§ **Records from a data collection**
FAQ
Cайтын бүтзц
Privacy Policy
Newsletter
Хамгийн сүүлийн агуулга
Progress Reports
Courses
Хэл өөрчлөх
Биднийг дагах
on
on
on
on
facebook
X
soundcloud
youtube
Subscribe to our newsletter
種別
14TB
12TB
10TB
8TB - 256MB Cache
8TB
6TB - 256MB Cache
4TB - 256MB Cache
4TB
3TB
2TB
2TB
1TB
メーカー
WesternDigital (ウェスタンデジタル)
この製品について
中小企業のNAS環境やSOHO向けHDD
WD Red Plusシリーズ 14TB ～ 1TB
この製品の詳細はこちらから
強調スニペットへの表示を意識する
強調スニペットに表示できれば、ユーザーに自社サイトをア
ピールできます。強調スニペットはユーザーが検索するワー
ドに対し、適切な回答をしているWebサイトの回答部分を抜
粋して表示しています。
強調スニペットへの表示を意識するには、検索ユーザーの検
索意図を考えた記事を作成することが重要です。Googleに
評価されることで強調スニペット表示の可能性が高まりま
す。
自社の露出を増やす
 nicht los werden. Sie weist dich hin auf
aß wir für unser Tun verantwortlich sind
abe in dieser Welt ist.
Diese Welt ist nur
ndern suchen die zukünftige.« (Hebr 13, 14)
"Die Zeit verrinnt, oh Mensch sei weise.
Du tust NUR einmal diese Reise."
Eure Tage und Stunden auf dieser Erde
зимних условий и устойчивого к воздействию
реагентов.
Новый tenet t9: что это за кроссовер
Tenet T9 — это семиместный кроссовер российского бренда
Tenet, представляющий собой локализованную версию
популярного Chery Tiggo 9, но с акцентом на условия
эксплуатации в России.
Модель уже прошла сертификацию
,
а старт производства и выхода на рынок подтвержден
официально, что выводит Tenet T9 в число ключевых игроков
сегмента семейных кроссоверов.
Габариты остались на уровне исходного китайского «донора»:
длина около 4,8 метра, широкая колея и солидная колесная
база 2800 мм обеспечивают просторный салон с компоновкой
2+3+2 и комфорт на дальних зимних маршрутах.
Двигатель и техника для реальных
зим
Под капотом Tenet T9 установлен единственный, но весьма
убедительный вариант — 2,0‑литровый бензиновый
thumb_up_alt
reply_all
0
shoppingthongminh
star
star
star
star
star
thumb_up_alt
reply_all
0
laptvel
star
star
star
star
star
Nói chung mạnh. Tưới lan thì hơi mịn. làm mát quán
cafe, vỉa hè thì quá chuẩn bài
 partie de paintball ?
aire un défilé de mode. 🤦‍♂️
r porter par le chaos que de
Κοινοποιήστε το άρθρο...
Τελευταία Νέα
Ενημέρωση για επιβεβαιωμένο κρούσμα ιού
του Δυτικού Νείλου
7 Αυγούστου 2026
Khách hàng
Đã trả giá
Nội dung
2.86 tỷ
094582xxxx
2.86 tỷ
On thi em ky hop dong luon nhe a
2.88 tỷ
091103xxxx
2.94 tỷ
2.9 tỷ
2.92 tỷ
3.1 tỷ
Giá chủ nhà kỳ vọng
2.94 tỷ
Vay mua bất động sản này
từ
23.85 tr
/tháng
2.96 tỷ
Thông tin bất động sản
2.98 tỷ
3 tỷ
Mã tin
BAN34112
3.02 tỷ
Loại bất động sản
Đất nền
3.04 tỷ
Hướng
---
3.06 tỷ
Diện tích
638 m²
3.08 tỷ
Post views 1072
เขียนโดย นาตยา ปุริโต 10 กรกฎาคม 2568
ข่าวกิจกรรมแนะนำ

§ **Exercise goal**
When the line with "6TB - 256MB Cache" is reached in the data above, start copying there, and copy each line exactly until the line with "ndern suchen die" has been copied; copy nothing else.

§ **Result for this exercise**
6TB - 256MB Cache
4TB - 256MB Cache
4TB
3TB
2TB
2TB
1TB
メーカー
WesternDigital (ウェスタンデジタル)
この製品について
中小企業のNAS環境やSOHO向けHDD
WD Red Plusシリーズ 14TB ～ 1TB
この製品の詳細はこちらから
強調スニペットへの表示を意識する
強調スニペットに表示できれば、ユーザーに自社サイトをア
ピールできます。強調スニペットはユーザーが検索するワー
ドに対し、適切な回答をしているWebサイトの回答部分を抜
粋して表示しています。
強調スニペットへの表示を意識するには、検索ユーザーの検
索意図を考えた記事を作成することが重要です。Googleに
評価されることで強調スニペット表示の可能性が高まりま
す。
自社の露出を増やす
 nicht los werden. Sie weist dich hin auf
aß wir für unser Tun verantwortlich sind
abe in dieser Welt ist.
Diese Welt ist nur
ndern suchen die zukünftige.« (Hebr 13, 14)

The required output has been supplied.